The administration of Donald Trump tried Monday, January 11 to make more complicated a possible rapprochement between the future American government of Joe Biden and Cuba by placing the island again on the blacklist of “States supporting terrorism”.
The US government accuses Cuba of“to have repeatedly supported acts of international terrorism by providing refuge to terrorists”, announced the head of US diplomacy Mike Pompeo nine days before the end of the term of the Republican executive and the entry into office of the President-elect Democrat.
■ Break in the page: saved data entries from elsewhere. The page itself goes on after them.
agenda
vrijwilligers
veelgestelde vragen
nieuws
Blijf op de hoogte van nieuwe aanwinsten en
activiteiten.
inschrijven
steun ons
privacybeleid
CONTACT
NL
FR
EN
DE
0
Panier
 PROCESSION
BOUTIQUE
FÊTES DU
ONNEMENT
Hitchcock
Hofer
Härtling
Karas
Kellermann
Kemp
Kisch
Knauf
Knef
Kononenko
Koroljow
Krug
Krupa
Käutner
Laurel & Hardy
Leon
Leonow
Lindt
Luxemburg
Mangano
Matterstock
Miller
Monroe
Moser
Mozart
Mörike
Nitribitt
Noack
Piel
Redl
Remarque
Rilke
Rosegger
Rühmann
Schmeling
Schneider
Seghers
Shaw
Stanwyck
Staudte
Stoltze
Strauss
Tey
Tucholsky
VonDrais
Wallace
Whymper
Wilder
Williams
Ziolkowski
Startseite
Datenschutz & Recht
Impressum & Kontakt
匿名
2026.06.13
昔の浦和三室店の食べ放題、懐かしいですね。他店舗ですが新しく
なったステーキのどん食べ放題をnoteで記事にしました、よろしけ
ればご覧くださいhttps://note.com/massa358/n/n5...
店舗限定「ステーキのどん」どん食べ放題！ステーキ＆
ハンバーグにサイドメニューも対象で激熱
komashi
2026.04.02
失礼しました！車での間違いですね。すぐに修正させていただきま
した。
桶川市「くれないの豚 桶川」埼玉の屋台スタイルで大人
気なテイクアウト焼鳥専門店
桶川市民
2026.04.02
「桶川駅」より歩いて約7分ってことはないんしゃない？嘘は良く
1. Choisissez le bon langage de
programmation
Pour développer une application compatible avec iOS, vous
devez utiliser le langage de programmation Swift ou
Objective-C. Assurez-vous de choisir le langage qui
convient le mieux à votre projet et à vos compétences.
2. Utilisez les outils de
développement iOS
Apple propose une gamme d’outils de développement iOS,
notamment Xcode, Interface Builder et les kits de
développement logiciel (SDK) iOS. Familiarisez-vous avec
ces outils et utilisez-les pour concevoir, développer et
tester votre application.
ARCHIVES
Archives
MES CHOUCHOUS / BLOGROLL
“With this measure, we will again hold the Cuban government accountable and send a clear message: the Castro regime must end its support for international terrorism and the subversion of American justice.”, he added in a statement, referring to the former Cuban leaders Fidel and Raul Castro.
Cuban Foreign Minister Bruno Rodriguez immediately denounced the “political opportunism” of the Trump administration, “recognized by all who honestly care about the scourge of terrorism and its victims”. Cuba joins Iran, North Korea and Syria on this blacklist. Sudan has just been withdrawn by Donald Trump.
Havana, for its part, left the list in 2015, during the spectacular rapprochement operated by former Democratic President Barack Obama, of which Joe Biden was the vice-president. In the same year, the two enemy countries re-established diplomatic relations in an attempt to turn the page on the Cold War. During a historic 2016 visit to Cuba, Barack Obama even became the first sitting US president to set foot on Cuban soil since the Castro revolution of 1959.